Reproduce the lines of every entry with "scientific name" replaced by "binomial name" wherever it occurs, keeping everything else unchanged. Leave the pictures out of your answer.

## START Rows

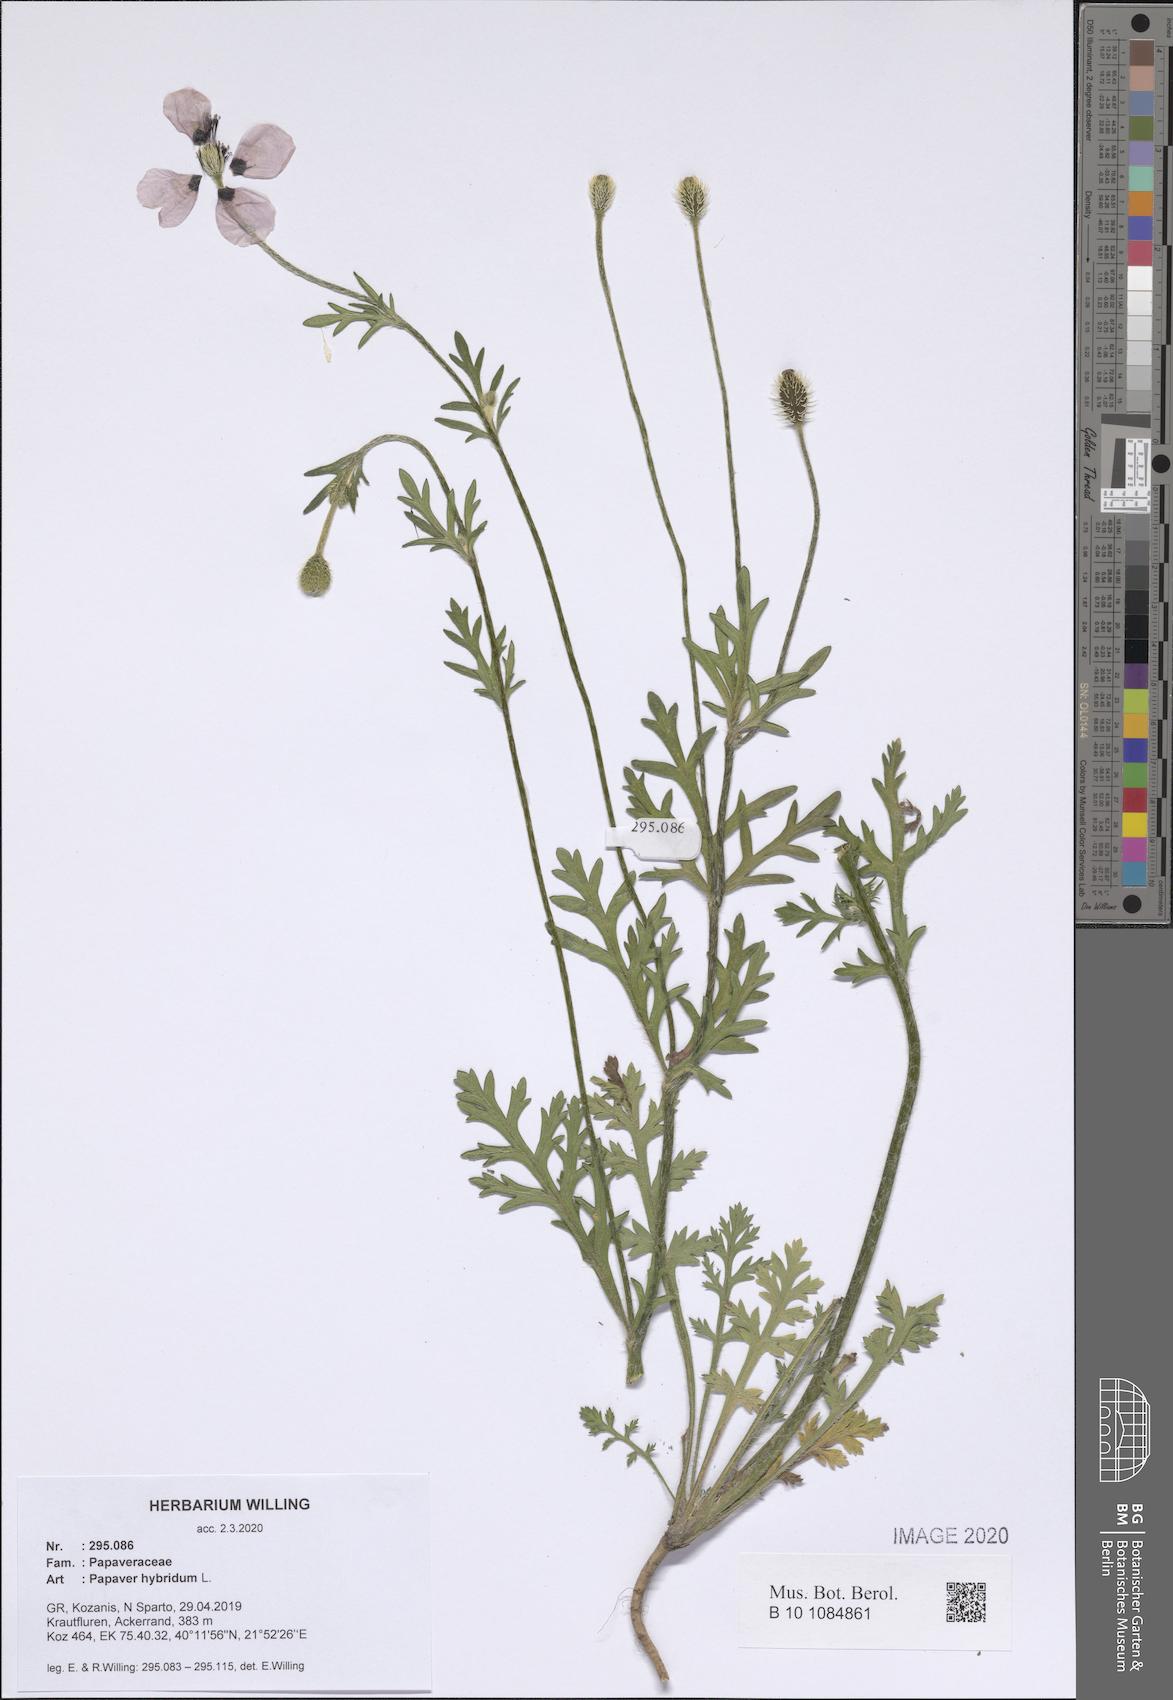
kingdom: Plantae
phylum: Tracheophyta
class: Magnoliopsida
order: Ranunculales
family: Papaveraceae
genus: Roemeria
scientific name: Roemeria hispida
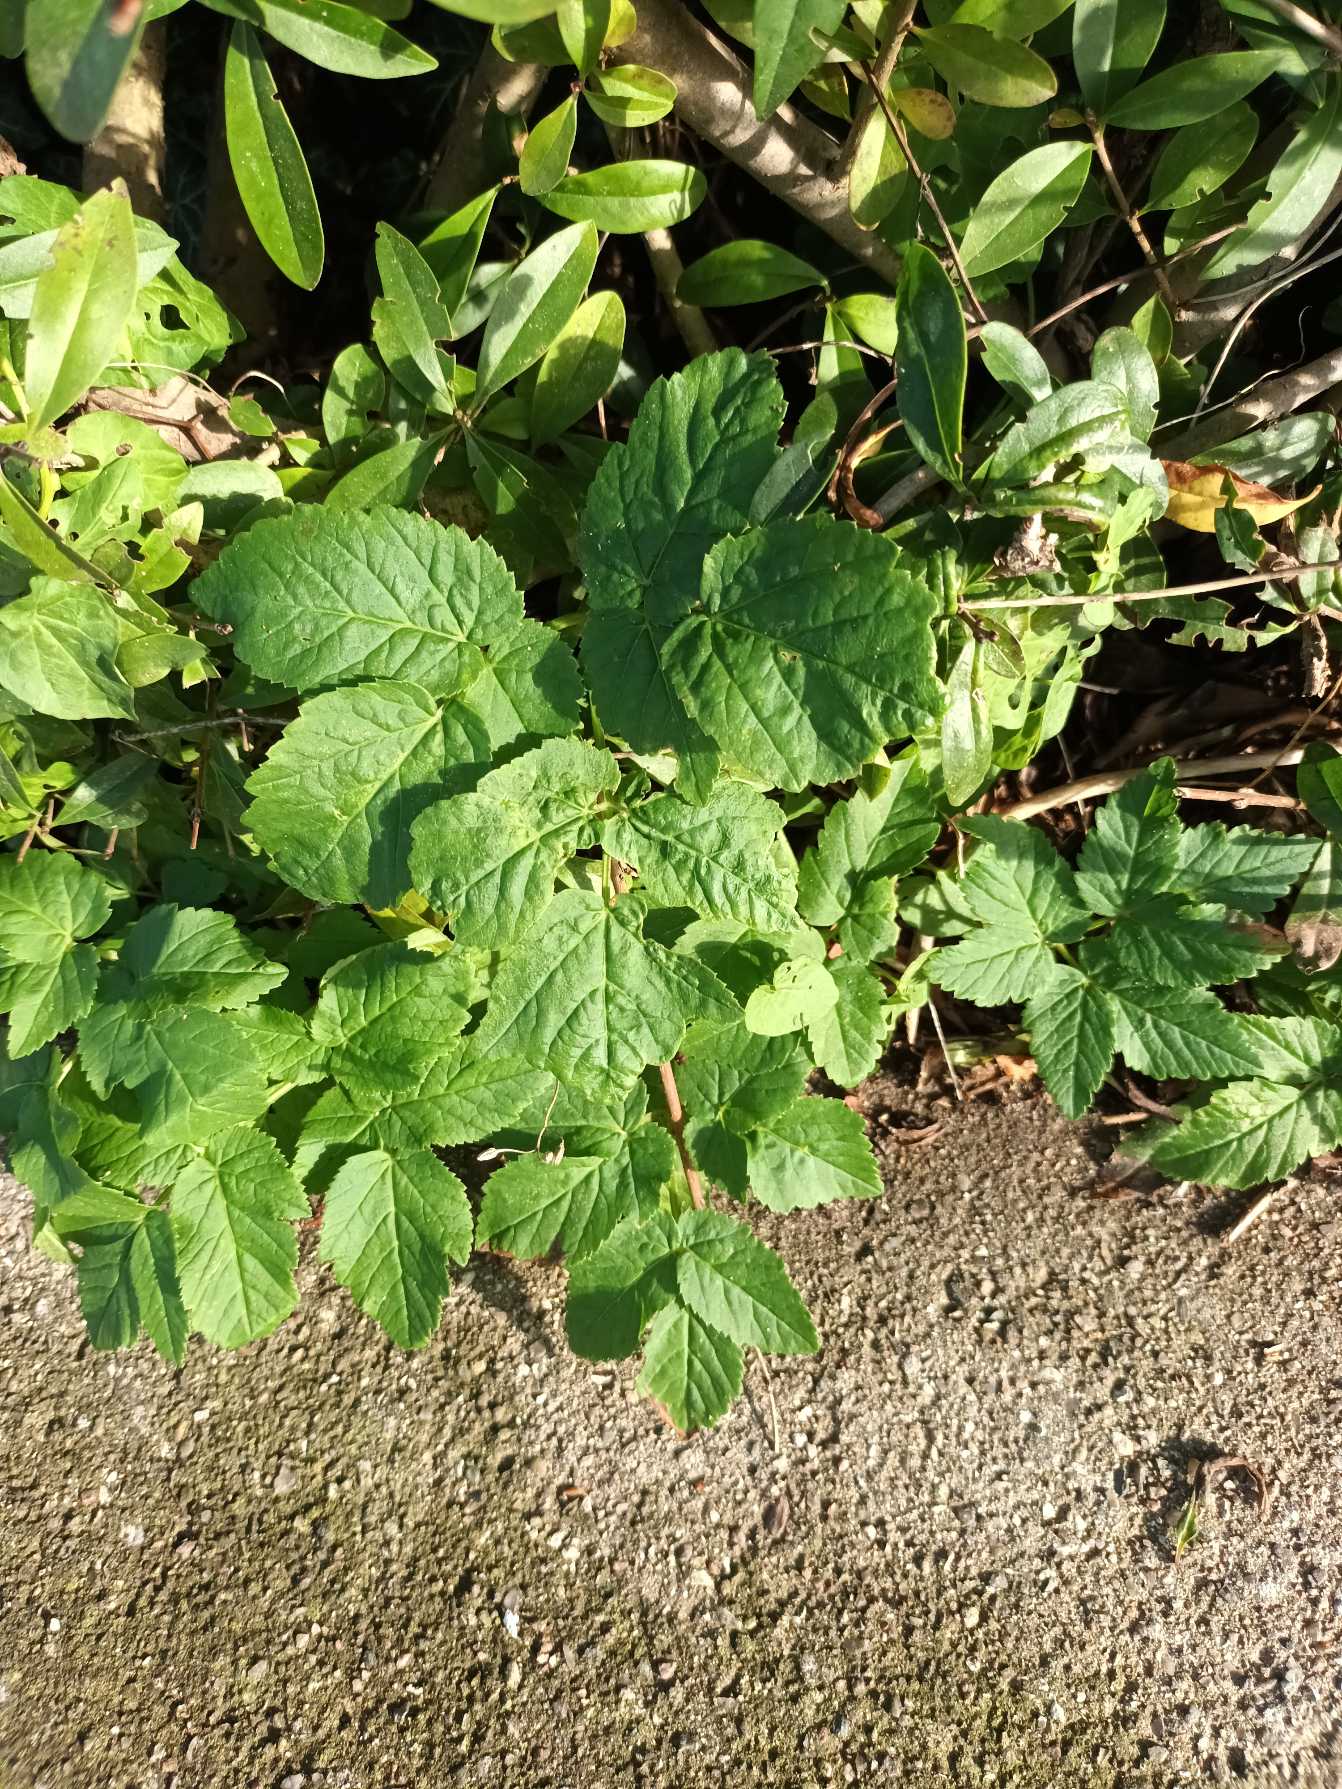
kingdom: Plantae
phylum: Tracheophyta
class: Magnoliopsida
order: Apiales
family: Apiaceae
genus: Aegopodium
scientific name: Aegopodium podagraria
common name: Skvalderkål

## END Rows

# Solution for this problem
kingdom: Plantae
phylum: Tracheophyta
class: Magnoliopsida
order: Ranunculales
family: Papaveraceae
genus: Roemeria
binomial name: Roemeria hispida
kingdom: Plantae
phylum: Tracheophyta
class: Magnoliopsida
order: Apiales
family: Apiaceae
genus: Aegopodium
binomial name: Aegopodium podagraria
common name: Skvalderkål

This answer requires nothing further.